Let’s back up one step further. What does it mean when we now have a stick, yes, a STICK, named after an epidemic of needing-to-look-perfect-at-all-times people, whose goal in life seems to be to take and post a perfectly posed, perfectly rehearsed, not-at-all-spontaneous-but completely-staged-to-look-candid photo of oneself, just to see how many people will react to it? And if the reaction isn’t what we hoped for, we take it down and put up another one? What is going ON?
I believe this is a very sad statement. In a world so preoccupied with looking perfect for the next shot of self… we’re not only judging and shaming those around us who don’t look the way the media expects, but we are also completely missing the life that is going on around us. Reminder: we only get one shot at that life, whizzing by; seconds ticking as our cameras are clicking.
As a passenger on the world’s biggest cruise ship, in the world’s bluest ocean, going to places and having experiences that only a tiny fraction of the world’s population will ever be lucky enough to experience, what I should be doing is stepping back, and breathing in the beauty.
But FIRST, let me take a selfie.
The currency of time
Posted in Musings, Social Commentary on October 14, 2019| Leave a Comment »
Wow. So, hi. It’s been awhile since I posted here… Ironic, then, that I now I find myself sitting at this keyboard, musing about the currency of time.
Like money; I only have a finite amount. Also like money, some of it is already spoken for. I need to work. I need to eat and sleep. But also like money, like disposable income… What about the rest of my time? What am I doing with it?

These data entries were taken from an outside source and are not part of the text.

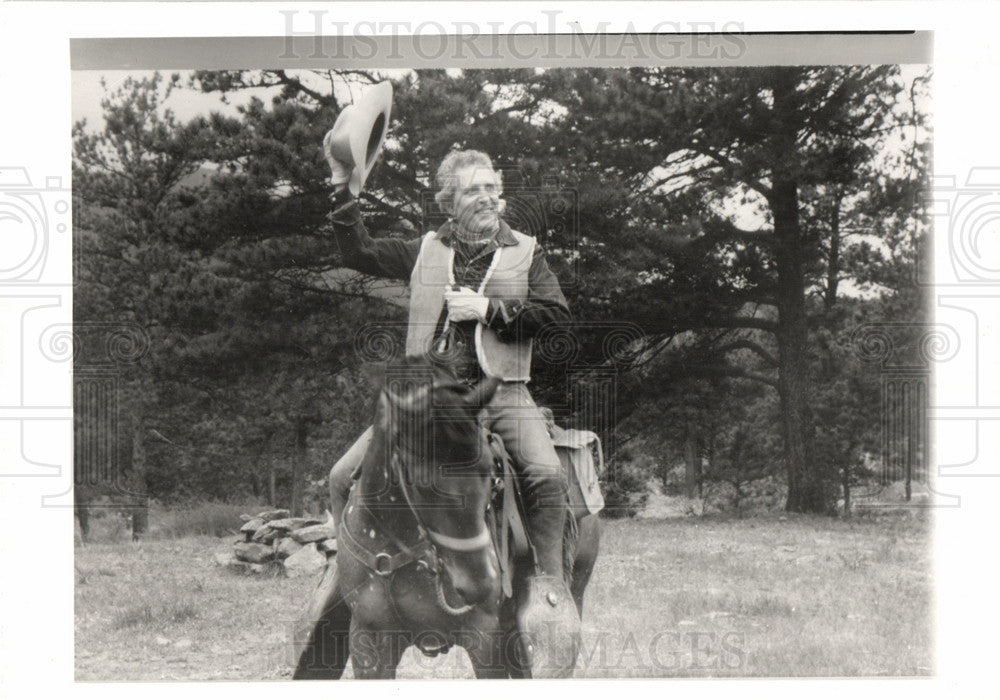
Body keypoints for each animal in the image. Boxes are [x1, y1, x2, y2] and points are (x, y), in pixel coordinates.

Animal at [292, 358, 596, 676]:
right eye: (422, 484)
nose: (482, 583)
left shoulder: (485, 639)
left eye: (490, 470)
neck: (400, 549)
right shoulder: (369, 640)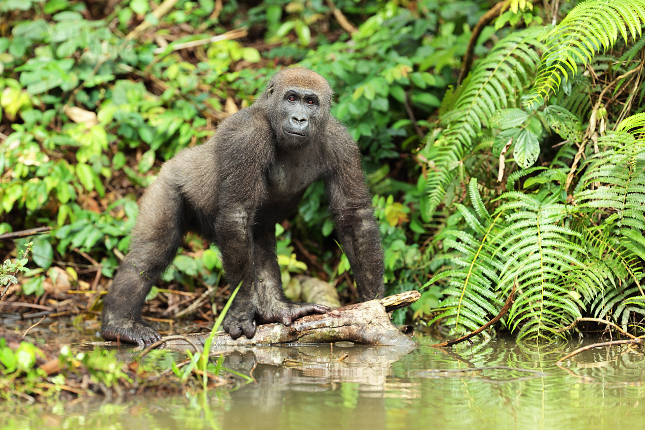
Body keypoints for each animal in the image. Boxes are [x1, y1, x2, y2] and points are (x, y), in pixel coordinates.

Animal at [100, 69, 382, 348]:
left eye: (311, 102)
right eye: (291, 98)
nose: (299, 118)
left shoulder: (342, 142)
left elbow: (354, 216)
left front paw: (374, 300)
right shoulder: (247, 136)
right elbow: (236, 214)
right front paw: (241, 312)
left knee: (259, 243)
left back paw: (275, 309)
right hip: (166, 182)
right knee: (152, 252)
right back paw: (119, 324)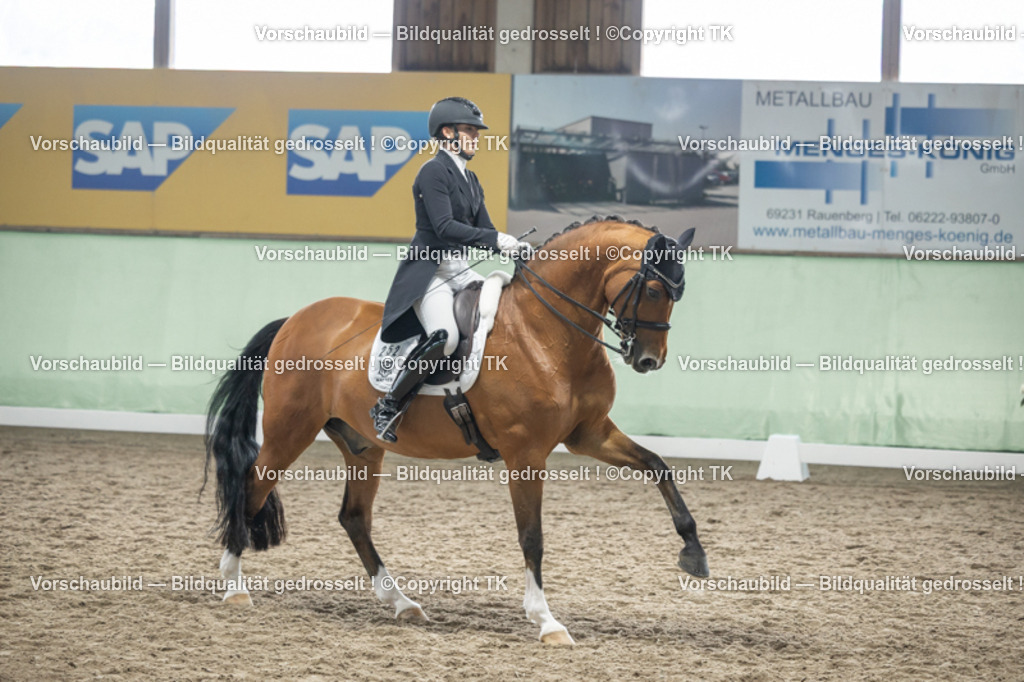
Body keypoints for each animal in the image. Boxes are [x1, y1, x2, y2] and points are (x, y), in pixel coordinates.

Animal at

We are conditioned to think of time as infinite. We are programmed to believe that there will always be another sunrise, another sunset, another day to spend; and on that day, we will be deliberate with our time. But some day, that luxury will be gone. Some day, we don’t know when, our time will be up. And we won’t say ‘I wish I had read one more Twitter feed’ or ‘I wish I had watched one more episode of Suits’. Instead, we will lament lost and wasted time with loved ones, or dreams passed by in a flurry of due dates and endless to do lists.
When I say ‘I am too busy to do X’ what I am really saying is ‘I choose to spend my time on Y’ and that ‘X is not important enough to me’. Woah. Wait. Step back. Let’s really think about that statement.

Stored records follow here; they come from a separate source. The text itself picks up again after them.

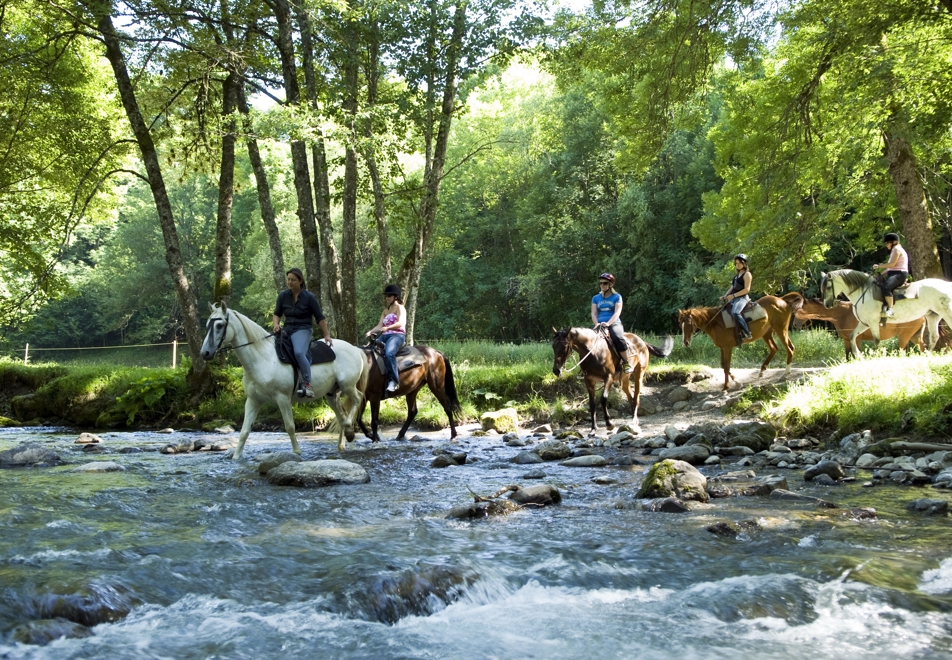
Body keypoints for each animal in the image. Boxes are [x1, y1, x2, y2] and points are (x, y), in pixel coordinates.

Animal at [198, 300, 368, 458]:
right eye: (207, 324)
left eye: (219, 325)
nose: (205, 353)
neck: (263, 359)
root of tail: (355, 349)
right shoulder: (253, 400)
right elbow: (245, 431)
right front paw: (236, 457)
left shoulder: (282, 398)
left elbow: (290, 427)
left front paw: (297, 452)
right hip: (332, 394)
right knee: (341, 417)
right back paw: (343, 443)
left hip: (347, 386)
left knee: (358, 398)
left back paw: (349, 433)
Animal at [676, 294, 804, 392]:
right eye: (680, 323)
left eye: (688, 324)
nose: (685, 342)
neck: (716, 323)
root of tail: (781, 300)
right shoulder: (722, 348)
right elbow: (723, 365)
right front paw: (737, 382)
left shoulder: (728, 347)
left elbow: (726, 366)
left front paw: (726, 387)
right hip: (767, 333)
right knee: (774, 349)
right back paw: (762, 371)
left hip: (781, 330)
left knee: (790, 348)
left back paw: (785, 373)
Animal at [792, 300, 924, 360]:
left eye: (797, 311)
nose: (794, 325)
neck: (841, 313)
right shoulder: (846, 340)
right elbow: (847, 356)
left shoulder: (857, 339)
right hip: (914, 336)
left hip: (904, 336)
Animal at [820, 268, 952, 358]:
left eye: (828, 287)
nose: (827, 305)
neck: (863, 293)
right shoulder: (864, 323)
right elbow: (852, 336)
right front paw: (858, 355)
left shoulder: (873, 322)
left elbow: (877, 340)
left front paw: (879, 357)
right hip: (933, 316)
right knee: (934, 337)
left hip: (946, 314)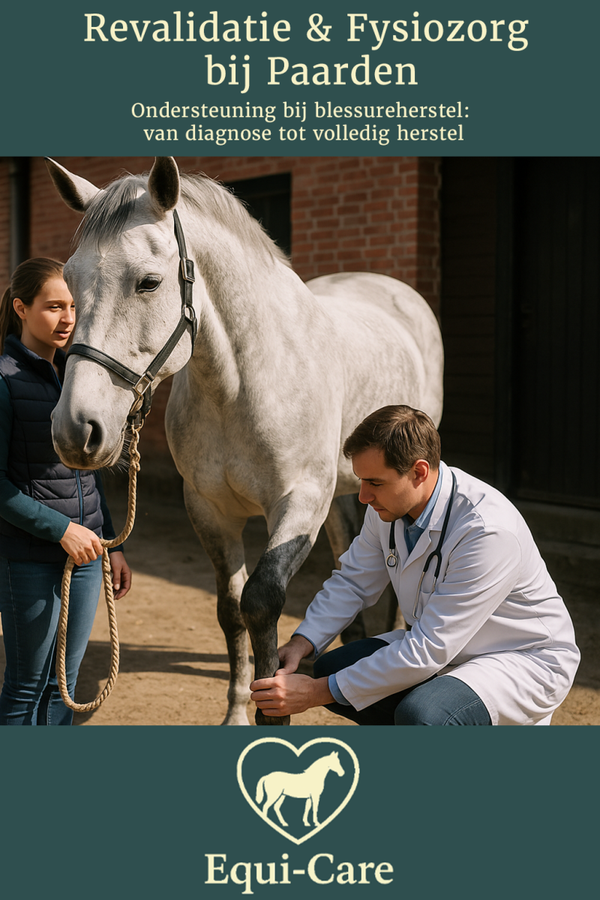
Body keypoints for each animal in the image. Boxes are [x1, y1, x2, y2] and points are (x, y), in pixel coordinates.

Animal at [46, 156, 444, 726]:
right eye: (70, 283)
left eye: (148, 282)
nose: (76, 429)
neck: (241, 385)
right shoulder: (209, 509)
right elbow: (232, 610)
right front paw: (238, 712)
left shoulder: (299, 502)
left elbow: (262, 601)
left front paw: (275, 709)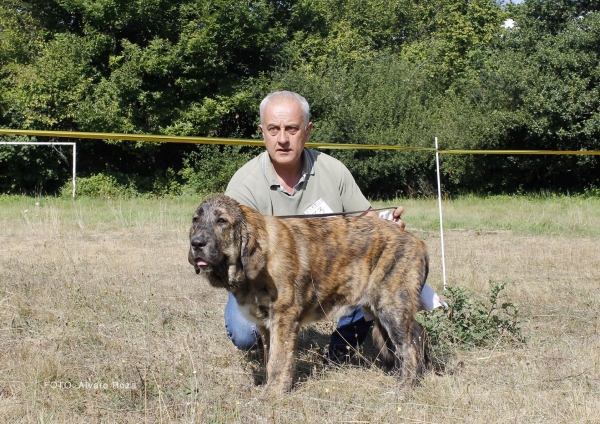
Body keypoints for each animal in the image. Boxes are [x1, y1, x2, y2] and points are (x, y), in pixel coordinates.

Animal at [188, 195, 426, 394]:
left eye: (222, 221)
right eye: (195, 220)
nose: (196, 243)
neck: (261, 256)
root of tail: (418, 241)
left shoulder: (284, 319)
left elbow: (278, 360)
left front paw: (273, 393)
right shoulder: (266, 325)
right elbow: (269, 358)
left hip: (392, 307)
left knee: (409, 347)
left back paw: (404, 386)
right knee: (417, 333)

Am I being that deliberate, about where and how I spend my time? Definitely not.
When my dog asks to play and I ignore him because I am scrolling through Instagram, do I mean to tell him that he is not important enough to me, to play? Of course not. But that is what I have done.

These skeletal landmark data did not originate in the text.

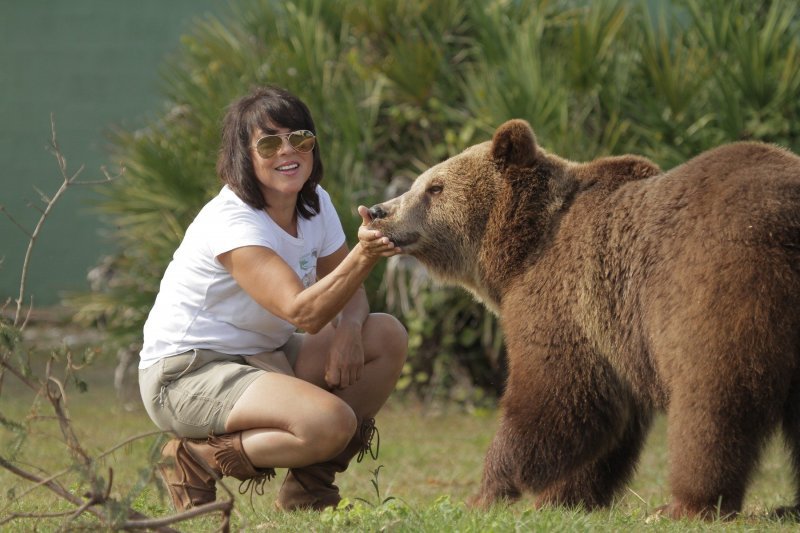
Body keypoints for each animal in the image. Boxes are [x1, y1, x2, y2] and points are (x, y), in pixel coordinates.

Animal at [368, 119, 800, 520]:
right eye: (420, 182)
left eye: (435, 186)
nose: (378, 211)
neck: (518, 249)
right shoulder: (610, 332)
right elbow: (606, 422)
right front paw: (562, 498)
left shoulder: (565, 298)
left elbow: (554, 395)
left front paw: (487, 493)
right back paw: (786, 507)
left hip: (719, 285)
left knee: (710, 402)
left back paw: (685, 505)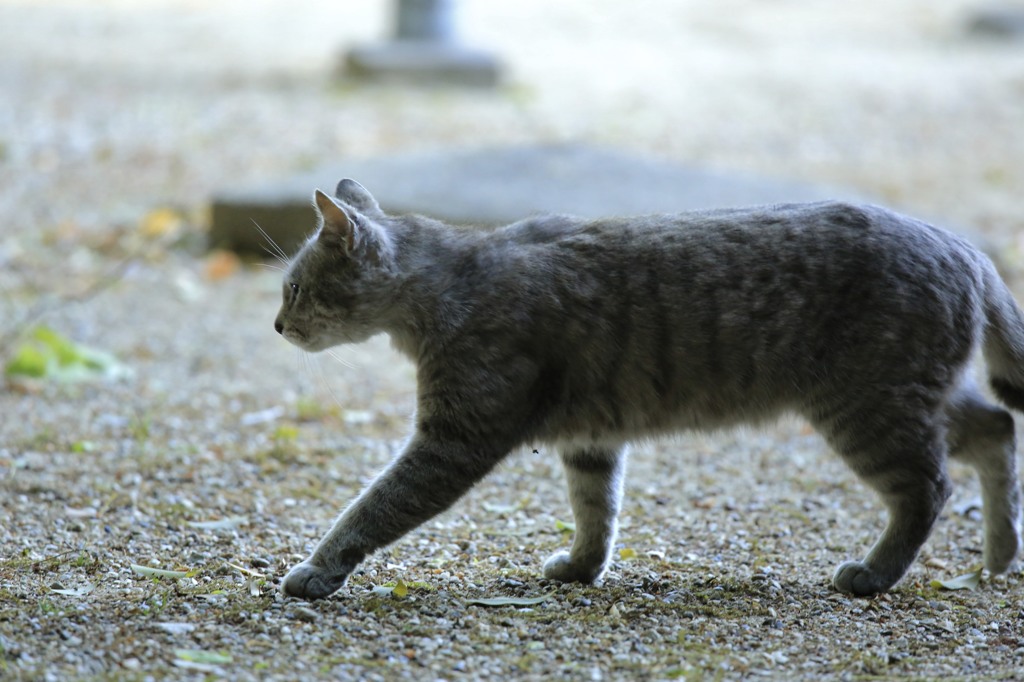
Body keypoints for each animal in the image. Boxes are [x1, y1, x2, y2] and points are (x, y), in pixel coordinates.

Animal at [272, 178, 1024, 598]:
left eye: (295, 288)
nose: (277, 324)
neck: (452, 282)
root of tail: (967, 249)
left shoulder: (452, 441)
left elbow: (370, 507)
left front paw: (318, 570)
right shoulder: (590, 438)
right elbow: (596, 512)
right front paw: (581, 569)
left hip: (870, 410)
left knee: (929, 489)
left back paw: (875, 573)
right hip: (913, 400)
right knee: (998, 430)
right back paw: (1001, 555)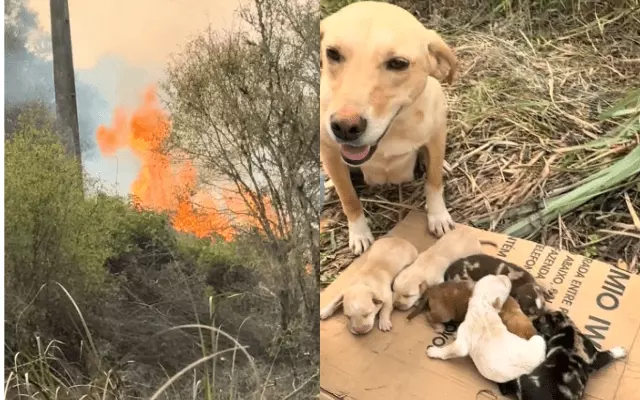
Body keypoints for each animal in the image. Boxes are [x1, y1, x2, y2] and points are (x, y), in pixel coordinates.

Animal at [320, 0, 460, 256]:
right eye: (332, 53)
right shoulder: (330, 153)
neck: (392, 131)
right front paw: (359, 233)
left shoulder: (435, 138)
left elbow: (434, 183)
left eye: (398, 63)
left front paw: (438, 217)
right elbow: (349, 199)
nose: (344, 127)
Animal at [498, 310, 628, 398]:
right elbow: (610, 354)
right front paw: (621, 350)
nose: (532, 320)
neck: (564, 329)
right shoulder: (595, 358)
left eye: (540, 320)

When I need to do yoga and clear my mind, but I ignore my yoga mat in favour of sending three more emails before bed, do I mean to tell my body and soul that they don’t matter, compared to those 3 emails? No. But that is exactly the message I have sent to my brain and my heart.
As I absentmindedly scroll through social media for the umpteenth time in a day or flick on a TV show just for the noise of it all, I am reminded that no – I am not being deliberate at all about where I am spending my precious and finite currency of time. I am, in fact, wasting it. Often. And as a dear friend reminded me today; you never get time back.
EVER.
Once it is spent, it is gone.
So I’m going to work on being deliberate. In my language, and in my actions. I will no longer say ‘I am too busy’ or ‘I do not have time’. I will say ‘I chose to spend my time doing X’ and ‘I choose not to spend my time doing Y’ as a verbal reminder of where I am spending this precious resource. I will use my time, deliberately and with care.
Because someday, I will have spent my last moment of time. And I want to know that I spent it deliberately and with care.